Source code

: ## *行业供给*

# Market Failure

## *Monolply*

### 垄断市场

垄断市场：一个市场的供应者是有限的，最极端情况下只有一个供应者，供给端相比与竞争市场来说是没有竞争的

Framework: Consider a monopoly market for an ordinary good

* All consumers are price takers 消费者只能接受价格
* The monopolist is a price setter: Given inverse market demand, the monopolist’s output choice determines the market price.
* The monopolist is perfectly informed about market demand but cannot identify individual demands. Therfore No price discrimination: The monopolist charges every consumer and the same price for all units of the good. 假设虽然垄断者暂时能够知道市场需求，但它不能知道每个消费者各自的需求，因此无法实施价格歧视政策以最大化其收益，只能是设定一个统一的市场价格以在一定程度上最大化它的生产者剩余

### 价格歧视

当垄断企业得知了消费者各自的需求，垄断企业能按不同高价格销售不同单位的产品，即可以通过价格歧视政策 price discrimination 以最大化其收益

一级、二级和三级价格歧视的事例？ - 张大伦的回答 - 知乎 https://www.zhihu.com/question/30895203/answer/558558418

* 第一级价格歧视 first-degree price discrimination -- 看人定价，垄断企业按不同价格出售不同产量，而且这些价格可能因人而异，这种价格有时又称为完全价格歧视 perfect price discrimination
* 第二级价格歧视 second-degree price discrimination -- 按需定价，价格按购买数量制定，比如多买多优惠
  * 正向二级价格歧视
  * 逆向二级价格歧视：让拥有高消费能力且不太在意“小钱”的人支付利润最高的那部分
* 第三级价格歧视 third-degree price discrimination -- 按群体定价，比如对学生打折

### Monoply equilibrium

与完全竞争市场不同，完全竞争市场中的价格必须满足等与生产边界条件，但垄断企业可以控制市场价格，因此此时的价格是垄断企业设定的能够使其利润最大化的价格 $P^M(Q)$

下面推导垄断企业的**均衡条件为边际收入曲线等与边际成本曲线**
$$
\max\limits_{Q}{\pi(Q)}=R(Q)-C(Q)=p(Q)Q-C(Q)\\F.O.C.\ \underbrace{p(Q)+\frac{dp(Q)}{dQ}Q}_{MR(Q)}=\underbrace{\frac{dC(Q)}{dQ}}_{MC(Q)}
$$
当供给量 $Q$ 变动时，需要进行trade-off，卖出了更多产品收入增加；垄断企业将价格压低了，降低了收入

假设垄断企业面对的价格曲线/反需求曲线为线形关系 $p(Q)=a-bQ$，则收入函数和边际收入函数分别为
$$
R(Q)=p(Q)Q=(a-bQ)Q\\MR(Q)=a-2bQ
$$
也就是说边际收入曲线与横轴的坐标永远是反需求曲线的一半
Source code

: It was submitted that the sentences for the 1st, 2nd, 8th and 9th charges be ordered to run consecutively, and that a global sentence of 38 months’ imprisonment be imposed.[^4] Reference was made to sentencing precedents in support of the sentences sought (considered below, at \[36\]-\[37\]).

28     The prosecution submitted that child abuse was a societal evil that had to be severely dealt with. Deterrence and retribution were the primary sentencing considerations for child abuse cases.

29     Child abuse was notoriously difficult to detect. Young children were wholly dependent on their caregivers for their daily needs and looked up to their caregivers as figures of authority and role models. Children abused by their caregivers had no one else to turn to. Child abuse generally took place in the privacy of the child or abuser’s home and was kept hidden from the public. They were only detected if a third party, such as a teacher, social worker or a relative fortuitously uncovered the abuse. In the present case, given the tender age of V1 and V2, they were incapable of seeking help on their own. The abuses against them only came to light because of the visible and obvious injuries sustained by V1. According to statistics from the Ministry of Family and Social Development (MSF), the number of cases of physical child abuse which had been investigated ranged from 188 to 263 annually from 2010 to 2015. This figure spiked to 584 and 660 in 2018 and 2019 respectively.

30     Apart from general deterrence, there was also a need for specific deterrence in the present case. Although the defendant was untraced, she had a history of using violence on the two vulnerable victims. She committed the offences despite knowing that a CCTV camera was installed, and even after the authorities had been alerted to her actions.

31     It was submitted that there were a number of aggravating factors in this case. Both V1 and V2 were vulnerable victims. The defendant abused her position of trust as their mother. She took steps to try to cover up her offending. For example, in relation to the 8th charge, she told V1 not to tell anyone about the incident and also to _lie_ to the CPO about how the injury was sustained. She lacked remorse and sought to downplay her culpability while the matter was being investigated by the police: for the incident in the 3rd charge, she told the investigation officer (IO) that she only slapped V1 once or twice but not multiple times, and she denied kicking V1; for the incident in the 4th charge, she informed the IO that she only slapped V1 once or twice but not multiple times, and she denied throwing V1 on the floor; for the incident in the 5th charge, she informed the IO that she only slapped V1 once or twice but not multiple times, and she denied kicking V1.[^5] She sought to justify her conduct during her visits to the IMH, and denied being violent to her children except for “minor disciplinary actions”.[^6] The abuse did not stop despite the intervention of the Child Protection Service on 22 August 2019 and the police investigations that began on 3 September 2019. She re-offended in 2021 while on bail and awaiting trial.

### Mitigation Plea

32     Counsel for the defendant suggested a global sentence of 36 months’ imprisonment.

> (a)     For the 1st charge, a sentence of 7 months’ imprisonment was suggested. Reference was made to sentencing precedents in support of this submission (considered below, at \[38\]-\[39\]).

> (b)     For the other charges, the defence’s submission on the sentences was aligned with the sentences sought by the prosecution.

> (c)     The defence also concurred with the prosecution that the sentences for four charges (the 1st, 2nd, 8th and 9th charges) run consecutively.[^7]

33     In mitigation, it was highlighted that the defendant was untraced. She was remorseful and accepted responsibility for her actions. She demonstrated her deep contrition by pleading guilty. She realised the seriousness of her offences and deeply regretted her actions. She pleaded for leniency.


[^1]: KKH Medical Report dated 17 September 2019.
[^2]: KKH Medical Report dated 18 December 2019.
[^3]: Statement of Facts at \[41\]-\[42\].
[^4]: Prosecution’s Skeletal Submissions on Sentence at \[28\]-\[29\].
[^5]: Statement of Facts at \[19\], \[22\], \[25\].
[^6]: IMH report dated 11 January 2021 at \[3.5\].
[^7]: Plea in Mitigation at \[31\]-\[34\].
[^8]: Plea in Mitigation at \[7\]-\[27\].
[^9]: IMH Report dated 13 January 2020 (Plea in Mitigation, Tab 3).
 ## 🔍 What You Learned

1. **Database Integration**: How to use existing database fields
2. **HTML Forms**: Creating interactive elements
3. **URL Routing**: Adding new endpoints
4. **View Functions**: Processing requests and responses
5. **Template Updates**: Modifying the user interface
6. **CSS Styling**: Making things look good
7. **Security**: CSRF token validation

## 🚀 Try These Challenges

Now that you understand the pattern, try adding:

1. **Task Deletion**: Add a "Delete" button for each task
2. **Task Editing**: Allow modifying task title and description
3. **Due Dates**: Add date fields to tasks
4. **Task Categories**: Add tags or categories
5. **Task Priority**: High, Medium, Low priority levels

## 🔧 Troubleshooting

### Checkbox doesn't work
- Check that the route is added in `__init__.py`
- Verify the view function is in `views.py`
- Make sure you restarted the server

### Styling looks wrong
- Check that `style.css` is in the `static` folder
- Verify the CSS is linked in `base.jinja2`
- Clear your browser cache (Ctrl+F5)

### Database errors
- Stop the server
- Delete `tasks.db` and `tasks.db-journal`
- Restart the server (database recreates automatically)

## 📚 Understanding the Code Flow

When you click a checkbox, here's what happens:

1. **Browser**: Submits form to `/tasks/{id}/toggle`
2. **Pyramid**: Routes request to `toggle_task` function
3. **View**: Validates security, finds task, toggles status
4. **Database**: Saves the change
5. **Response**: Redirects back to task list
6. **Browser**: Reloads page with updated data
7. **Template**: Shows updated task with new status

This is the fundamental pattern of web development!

* To do *
What is needed is an exact retyping of every line from the one containing "1. **Browser**: Submits" through the final line of the entries, and only those lines.

* Response to the task *
1. **Browser**: Submits form to `/tasks/{id}/toggle`
2. **Pyramid**: Routes request to `toggle_task` function
3. **View**: Validates security, finds task, toggles status
4. **Database**: Saves the change
5. **Response**: Redirects back to task list
6. **Browser**: Reloads page with updated data
7. **Template**: Shows updated task with new status

This is the fundamental pattern of web development!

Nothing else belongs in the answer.